Charles Dickens

You're quite right to mention it.'

'I beg your pardon, Sir,' faltered Polly, 'but we go out quite plenty Sir, thank you.'

'What would you have then?' asked Mr Dombey.

'Indeed Sir, I don't exactly know,' said Polly, 'unless - '

'Yes?'

'I believe nothing is so good for making children lively and cheerful, Sir, as seeing other children playing about 'em,' observed Polly, taking courage.

'I think I mentioned to you, Richards, when you came here,' said Mr Dombey, with a frown, 'that I wished you to see as little of your family as possible.'

'Oh dear yes, Sir, I wasn't so much as thinking of that.'

'I am glad of it,' said Mr Dombey hastily. 'You can continue your walk if you please.'

With that, he disappeared into his inner room; and Polly had the satisfaction of feeling that he had thoroughly misunderstood her object, and that she had fallen into disgrace without the least advancement of her purpose.

Next night, she found him walking about the conservatory when she came down. As she stopped at the door, checked by this unusual sight, and uncertain whether to advance or retreat, he called her in. His mind was too much set on Dombey and Son, it soon appeared, to admit of his having forgotten her suggestion.

'If you really think that sort of society is good for the child,' he said sharply, as if there had been no interval since she proposed it, 'where's Miss Florence?'

'Nothing could be better than Miss Florence, Sir,' said Polly eagerly, 'but I understood from her maid that they were not to - '

Mr Dombey rang the bell, and walked till it was answered.
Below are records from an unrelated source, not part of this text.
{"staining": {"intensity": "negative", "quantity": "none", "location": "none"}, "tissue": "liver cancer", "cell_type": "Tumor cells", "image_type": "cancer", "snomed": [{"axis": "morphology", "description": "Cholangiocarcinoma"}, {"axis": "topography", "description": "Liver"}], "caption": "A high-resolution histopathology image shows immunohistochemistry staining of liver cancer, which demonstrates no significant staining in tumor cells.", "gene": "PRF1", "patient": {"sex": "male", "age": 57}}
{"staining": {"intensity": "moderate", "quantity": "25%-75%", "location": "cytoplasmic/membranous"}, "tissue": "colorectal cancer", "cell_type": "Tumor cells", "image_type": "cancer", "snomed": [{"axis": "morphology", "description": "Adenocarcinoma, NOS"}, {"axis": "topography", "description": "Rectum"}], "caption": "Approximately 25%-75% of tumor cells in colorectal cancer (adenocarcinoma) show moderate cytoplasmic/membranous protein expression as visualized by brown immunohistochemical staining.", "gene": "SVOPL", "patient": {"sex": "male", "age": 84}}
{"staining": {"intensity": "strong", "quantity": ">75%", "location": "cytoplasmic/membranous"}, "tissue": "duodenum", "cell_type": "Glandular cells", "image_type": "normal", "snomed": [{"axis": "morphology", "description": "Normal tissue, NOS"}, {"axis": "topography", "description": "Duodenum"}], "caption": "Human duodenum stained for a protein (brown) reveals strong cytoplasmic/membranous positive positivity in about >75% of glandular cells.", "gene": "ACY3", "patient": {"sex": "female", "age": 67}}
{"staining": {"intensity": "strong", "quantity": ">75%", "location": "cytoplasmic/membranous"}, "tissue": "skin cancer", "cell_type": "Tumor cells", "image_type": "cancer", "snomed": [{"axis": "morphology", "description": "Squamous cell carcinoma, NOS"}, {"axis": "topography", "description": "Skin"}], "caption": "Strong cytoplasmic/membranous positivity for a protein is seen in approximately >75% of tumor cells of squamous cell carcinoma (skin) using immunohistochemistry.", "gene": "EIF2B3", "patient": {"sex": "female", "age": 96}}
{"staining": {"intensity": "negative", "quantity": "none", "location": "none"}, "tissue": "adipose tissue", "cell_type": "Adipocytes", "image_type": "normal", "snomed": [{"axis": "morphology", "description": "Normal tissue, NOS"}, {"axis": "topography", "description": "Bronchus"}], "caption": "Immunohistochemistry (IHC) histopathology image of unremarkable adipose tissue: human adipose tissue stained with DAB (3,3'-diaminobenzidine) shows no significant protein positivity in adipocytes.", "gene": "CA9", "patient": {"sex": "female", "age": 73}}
'Tell them always to let Miss Florence be with Richards when she chooses, and go out with her, and so forth. Tell them to let the children be together, when Richards wishes it.'

The iron was now hot, and Richards striking on it boldly - it was a good cause and she bold in it, though instinctively afraid of Mr Dombey - requested that Miss Florence might be sent down then and there, to make friends with her little brother.

She feigned to be dandling the child as the servant retired on this errand, but she thought that she saw Mr Dombey's colour changed; that the expression of his face quite altered; that he turned, hurriedly, as if to gainsay what he had said, or she had said, or both, and was only deterred by very shame.

And she was right. The last time he had seen his slighted child, there had been that in the sad embrace between her and her dying mother, which was at once a revelation and a reproach to him. Let him be absorbed as he would in the Son on whom he built such high hopes, he could not forget that closing scene. He could not forget that he had had no part in it. That, at the bottom of its clear depths of tenderness and truth' lay those two figures clasped in each other's arms, while he stood on the bank above them, looking down a mere spectator - not a sharer with them - quite shut out.

Unable to exclude these things from his remembrance, or to keep his mind free from such imperfect shapes of the meaning with which they were fraught, as were able to make themselves visible to him through the mist of his pride, his previous feeling of indifference towards little Florence changed into an uneasiness of an extraordinary kind. Young as she was, and possessing in any eyes but his (and perhaps in his too) even more than the usual amount of childish simplicity and confidence, he almost felt as if she watched and distrusted him. As if she held the clue to something secret in his breast, of the nature of which he was hardly informed himself. As if she had an innate knowledge of one jarring and discordant string within him, and her very breath could sound it.

His feeling about the child had been negative from her birth. He had never conceived an aversion to her: it had not been worth his while or in his humour. She had never been a positively disagreeable object to him. But now he was ill at ease about her. She troubled his peace. He would have preferred to put her idea aside altogether, if he had known how.